IruSoft
- Developer(s): Abdullah Al-Salloum
- Written in: PHP, HTML, JavaScript
- Operating system: iOS, Android, UNIX, macOS, Microsoft Windows
- Type: RegTech
- Website: portal.iru.gov.kw

= IruSoft =

Insurance regulatory platform

IruSoft (Arabic: آيروسوفت) is an insurance regulatory platform designated for licensing, supervision and inspection of the insurance sector within a country. The platform introduced unique supervision-technology (suptech), insurance-technology (insurtech) and regulatory-technology (regtech) automated modules by which a regulator requires less resources to ensure fairness, transparency and competition and to prevent conflicts of interest in the sector. IruSoft was founded by Abdullah Al-Salloum and owned by the Insurance Regulatory Unit in Kuwait.

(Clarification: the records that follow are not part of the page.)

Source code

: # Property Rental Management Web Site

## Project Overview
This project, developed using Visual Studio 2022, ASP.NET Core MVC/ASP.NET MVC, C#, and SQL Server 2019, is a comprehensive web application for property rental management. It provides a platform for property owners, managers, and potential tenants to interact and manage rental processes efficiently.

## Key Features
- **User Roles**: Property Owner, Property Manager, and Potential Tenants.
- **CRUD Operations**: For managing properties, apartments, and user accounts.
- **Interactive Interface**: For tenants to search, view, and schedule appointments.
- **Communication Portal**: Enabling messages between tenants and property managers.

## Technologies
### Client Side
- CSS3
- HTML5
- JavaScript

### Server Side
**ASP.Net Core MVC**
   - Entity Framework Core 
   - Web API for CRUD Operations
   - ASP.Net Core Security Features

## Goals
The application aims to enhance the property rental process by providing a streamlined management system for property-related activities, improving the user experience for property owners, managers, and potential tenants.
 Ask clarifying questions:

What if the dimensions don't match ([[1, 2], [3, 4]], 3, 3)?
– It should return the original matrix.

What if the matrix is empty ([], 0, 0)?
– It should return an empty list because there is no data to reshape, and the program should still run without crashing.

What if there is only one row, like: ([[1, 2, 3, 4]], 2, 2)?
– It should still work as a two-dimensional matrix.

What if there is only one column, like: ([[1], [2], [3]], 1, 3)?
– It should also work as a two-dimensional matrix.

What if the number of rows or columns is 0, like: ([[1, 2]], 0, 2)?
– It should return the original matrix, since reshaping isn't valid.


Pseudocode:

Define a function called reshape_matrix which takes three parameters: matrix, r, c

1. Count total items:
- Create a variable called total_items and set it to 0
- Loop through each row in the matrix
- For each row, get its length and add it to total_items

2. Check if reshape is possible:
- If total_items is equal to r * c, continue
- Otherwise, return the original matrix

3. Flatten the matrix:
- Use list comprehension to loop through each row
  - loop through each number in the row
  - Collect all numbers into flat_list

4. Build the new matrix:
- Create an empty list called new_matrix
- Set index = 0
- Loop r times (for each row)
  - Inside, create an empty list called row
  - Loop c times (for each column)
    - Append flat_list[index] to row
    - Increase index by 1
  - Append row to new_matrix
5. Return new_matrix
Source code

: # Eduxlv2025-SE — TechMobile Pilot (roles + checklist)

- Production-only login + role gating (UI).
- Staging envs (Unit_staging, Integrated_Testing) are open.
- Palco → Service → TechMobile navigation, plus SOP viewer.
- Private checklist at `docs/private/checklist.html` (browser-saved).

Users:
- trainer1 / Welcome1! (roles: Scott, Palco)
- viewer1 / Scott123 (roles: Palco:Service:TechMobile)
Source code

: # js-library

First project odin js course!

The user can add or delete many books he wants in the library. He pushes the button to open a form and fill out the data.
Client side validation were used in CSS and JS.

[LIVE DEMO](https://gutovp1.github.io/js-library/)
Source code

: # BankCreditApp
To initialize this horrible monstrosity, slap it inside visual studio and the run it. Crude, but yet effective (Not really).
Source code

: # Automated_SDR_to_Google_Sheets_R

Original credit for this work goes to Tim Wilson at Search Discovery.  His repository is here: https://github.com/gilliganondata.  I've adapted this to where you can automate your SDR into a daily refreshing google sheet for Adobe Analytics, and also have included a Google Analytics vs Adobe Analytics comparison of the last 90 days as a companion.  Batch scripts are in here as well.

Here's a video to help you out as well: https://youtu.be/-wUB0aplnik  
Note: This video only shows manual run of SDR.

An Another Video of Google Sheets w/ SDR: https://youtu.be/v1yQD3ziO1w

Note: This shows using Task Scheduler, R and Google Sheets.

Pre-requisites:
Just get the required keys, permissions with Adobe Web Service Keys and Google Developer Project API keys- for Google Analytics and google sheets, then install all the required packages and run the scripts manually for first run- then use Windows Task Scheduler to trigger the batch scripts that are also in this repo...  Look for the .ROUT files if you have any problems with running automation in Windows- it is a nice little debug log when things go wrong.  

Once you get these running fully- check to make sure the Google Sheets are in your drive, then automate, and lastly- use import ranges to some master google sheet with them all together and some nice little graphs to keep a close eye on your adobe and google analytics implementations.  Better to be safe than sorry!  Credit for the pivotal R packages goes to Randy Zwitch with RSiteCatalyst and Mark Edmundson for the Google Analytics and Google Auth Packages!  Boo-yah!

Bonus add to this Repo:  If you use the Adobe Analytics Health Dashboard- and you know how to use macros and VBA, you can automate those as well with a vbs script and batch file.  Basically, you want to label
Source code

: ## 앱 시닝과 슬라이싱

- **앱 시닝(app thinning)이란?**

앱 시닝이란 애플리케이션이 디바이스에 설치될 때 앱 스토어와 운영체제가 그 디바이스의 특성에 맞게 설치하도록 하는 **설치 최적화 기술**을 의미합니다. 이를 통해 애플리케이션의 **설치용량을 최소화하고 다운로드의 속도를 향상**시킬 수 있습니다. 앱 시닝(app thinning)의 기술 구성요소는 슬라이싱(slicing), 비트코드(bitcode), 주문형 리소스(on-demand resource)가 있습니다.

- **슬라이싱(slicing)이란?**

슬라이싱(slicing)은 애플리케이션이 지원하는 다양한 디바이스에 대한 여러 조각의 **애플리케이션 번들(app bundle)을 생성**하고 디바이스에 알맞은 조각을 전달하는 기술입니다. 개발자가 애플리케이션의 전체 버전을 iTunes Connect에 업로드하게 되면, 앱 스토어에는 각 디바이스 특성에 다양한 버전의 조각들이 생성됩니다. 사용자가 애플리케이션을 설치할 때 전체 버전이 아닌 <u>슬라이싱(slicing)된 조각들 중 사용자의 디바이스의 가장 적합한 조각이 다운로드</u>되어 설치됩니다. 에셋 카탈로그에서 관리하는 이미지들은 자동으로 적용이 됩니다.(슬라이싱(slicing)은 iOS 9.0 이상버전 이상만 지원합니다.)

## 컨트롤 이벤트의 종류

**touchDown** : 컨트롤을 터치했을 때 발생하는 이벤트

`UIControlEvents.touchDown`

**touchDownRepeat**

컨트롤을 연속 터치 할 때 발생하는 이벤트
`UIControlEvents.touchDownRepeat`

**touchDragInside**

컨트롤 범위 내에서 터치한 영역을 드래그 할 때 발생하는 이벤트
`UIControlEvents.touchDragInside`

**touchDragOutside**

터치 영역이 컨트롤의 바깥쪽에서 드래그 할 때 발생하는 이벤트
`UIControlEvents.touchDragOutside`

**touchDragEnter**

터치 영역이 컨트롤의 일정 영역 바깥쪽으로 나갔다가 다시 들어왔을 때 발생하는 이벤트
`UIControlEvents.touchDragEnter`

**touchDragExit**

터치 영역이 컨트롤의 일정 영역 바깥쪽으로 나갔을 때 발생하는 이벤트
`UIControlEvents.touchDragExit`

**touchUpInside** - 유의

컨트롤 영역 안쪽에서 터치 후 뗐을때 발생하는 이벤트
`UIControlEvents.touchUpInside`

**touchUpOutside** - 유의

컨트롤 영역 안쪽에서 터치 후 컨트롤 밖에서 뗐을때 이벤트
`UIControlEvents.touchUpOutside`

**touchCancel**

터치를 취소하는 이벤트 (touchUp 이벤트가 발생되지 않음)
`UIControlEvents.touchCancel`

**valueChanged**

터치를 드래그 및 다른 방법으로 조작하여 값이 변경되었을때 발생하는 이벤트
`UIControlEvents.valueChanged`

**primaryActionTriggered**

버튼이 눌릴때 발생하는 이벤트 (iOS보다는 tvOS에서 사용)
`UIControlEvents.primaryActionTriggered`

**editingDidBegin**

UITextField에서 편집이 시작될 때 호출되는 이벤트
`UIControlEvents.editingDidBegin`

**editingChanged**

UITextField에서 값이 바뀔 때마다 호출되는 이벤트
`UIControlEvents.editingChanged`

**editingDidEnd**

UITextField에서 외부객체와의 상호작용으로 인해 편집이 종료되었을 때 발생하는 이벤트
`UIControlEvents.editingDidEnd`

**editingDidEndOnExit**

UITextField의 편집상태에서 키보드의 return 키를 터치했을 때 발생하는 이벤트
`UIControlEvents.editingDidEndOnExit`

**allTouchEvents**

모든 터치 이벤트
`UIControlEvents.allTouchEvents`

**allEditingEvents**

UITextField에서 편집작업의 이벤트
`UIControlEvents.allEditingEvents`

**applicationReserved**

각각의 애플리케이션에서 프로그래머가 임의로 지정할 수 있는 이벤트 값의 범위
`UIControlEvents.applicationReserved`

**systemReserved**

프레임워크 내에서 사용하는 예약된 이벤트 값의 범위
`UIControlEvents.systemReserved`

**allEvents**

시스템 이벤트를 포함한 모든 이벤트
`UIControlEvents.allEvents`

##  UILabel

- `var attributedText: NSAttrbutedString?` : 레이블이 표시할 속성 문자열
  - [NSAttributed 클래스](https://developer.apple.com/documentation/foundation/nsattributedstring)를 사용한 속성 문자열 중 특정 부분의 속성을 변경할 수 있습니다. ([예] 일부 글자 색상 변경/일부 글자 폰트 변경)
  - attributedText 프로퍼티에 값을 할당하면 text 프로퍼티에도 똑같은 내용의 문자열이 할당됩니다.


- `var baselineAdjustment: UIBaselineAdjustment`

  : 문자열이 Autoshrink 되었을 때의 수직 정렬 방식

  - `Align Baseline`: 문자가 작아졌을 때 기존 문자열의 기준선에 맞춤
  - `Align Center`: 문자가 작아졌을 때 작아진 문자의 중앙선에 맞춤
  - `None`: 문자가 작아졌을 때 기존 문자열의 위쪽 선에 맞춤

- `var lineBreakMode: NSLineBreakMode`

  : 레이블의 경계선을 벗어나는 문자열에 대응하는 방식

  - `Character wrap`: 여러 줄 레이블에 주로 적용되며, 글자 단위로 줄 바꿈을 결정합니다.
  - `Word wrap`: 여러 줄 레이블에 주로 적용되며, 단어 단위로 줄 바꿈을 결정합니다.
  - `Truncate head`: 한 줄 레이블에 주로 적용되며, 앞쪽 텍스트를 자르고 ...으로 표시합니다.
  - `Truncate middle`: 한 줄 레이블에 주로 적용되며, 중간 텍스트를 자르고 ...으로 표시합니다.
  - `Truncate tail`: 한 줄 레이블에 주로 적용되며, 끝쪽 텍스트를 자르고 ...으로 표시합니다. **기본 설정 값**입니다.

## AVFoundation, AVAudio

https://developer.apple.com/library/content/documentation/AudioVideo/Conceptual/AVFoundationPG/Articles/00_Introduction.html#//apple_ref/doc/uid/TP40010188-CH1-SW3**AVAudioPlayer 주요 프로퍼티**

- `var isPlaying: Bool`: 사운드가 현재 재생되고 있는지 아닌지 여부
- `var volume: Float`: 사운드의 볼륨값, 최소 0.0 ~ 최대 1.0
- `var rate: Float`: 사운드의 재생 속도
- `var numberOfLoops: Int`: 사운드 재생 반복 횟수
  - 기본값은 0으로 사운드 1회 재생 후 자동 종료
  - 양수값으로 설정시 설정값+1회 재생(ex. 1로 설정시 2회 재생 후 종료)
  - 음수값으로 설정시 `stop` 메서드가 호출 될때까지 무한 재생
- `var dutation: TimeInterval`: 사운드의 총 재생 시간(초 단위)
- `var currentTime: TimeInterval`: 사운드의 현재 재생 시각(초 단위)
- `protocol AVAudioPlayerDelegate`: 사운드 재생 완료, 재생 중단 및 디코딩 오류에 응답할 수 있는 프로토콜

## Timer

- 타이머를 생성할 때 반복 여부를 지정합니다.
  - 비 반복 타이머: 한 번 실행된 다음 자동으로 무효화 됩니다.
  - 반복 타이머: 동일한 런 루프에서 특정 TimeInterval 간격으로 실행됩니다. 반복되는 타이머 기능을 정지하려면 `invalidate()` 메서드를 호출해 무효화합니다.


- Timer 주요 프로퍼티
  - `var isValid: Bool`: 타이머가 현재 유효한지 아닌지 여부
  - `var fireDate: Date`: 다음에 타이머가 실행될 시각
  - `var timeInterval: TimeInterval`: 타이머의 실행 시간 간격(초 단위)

The Insurance Regulatory Unit optimized processing insurance-sector's customer complaints by issuing Resolution No. (1) of 2022 that introduced IruSoft's complaints public module; an automated resolution center, by which the process of receiving submitted complaints, passing them on to the platforms of licensed insurance companies, tracking matter-related discussions and updates and getting them escalated if unresolved to be discussed by a committee assigned by the unit is integrally automated and analyzed for better key performance indicators.